ICT science question: what is the best way to design an effective virtual learning environment? In particular, the learning environment should be able to deal with large differences in the input. The virtual learning environment should also adapt the offered content and the difficulty level over time.

Involved COMMIT/partnersTNO, TUDelft and Cinop.

Involving the end-user in the design process

Good product design contributes to good business. Unfortunately, many people have difficulties with using everyday tech­nological products. To solve this problem, the end-user should be more involved in the design process. We have developed the Include Toolbox to sup­port small and medium ICT-enterprises in ap­plying ‘inclusive design methods’ in their prod­uct development. By involving the end-user in the design process, inclusive design tries to include as many users as possible. The user of the Include Toolbox first chooses a method tailored to the specific design phase and envisioned user group. Next, the user receives step-by-step support from preparation and execu­tion of the method to analysis of the results. Several toolbox methods have already been applied, which resulted in two apps. The first app supports children around the neighbourhood, for example, by keeping them safe and helping them make new friends. The second app supports elderly to organize adhoc help when needed. More.

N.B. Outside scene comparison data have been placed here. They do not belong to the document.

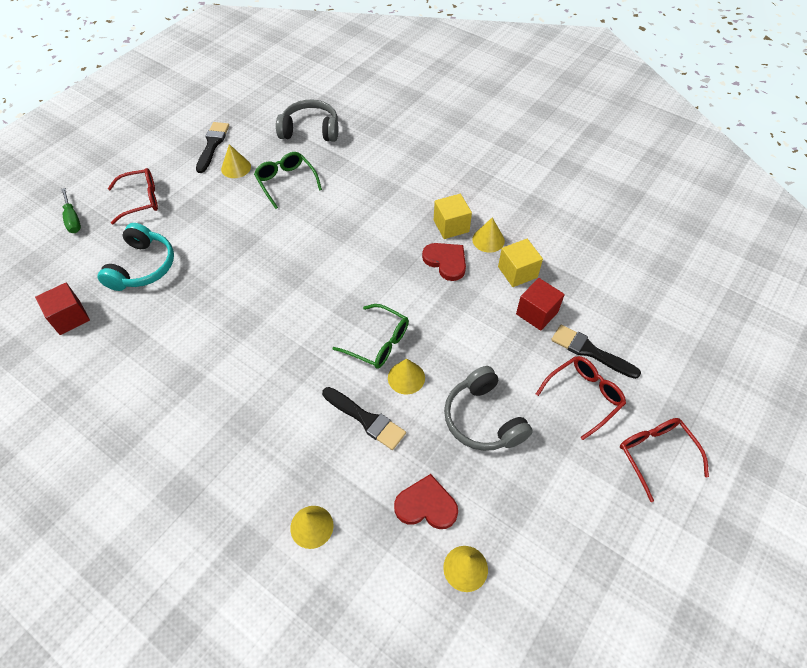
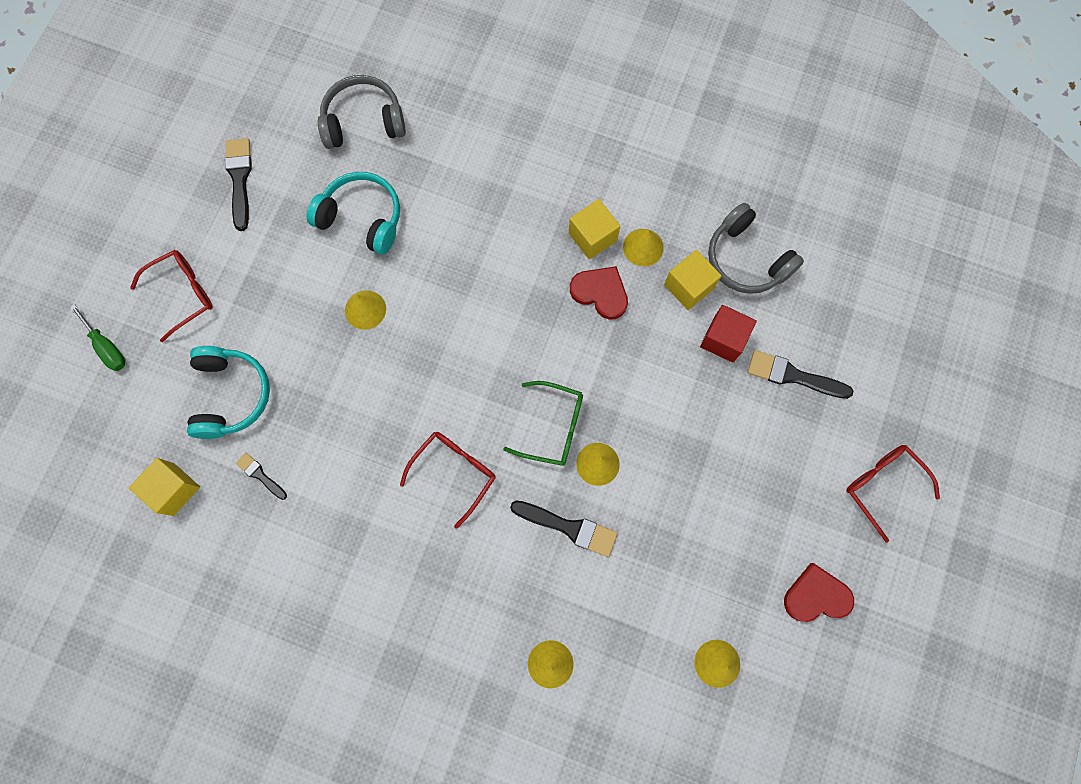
camera: 15 degrees left, 20 degrees up
(70, 317) = (174, 489): red cube -> yellow cube
(138, 323) = (260, 475): none -> black brush
(236, 167) = (287, 210): yellow cone -> yellow cone (365, 309)
(286, 182) = (362, 218): green glasses -> turquoise headphones
(426, 505) = (661, 608): red heart -> red heart (816, 596)
(483, 419) = (695, 492): grey headphones -> grey headphones (746, 259)
(584, 396) = (796, 435): red glasses -> red glasses (454, 472)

ICT science question: how can we bridge the gap between theory and practice of inclusive design? The tool needs to be sufficiently detailed to address all end-user groups in a meaningful way. At the same time the tool needs to be comprehensible and accessible for both experienced and inexperienced users.

Involved COMMIT/partnersTNO, Eagle Science

Socially adaptive apps (video at the end of this page)

Although social applications such as Twitter, Foursquare, Life360 and Facebook help to connect people, they can conflict with important personal values like privacy, inde­pendence and freedom. For example, when parents use GPS-tracking to know where their children are 24/7, this may be beneficial for family security, but it negatively impacts children’s privacy and independence. We have developed two mobile apps for increasing social par­ticipation of people in the neighbourhood while at the same time supporting users’ privacy, independence and freedom. The first app is designed for children between nine and twelve years old, to support them in their everyday activities (going to school, making new friends, etc.). The second app is designed for el­derly people and their social network to make them feel safer and less dependent on others. More.

ICT science question: can the use of norms in social applications promote user values like independence better than the basic settings of existing applications like Facebook? How can social applications be designed to make them more usable to the special needs of vulnerable people such as children and elderly?

Involved COMMIT/partnersSense Labs, BSS, TNO, and TUDelft.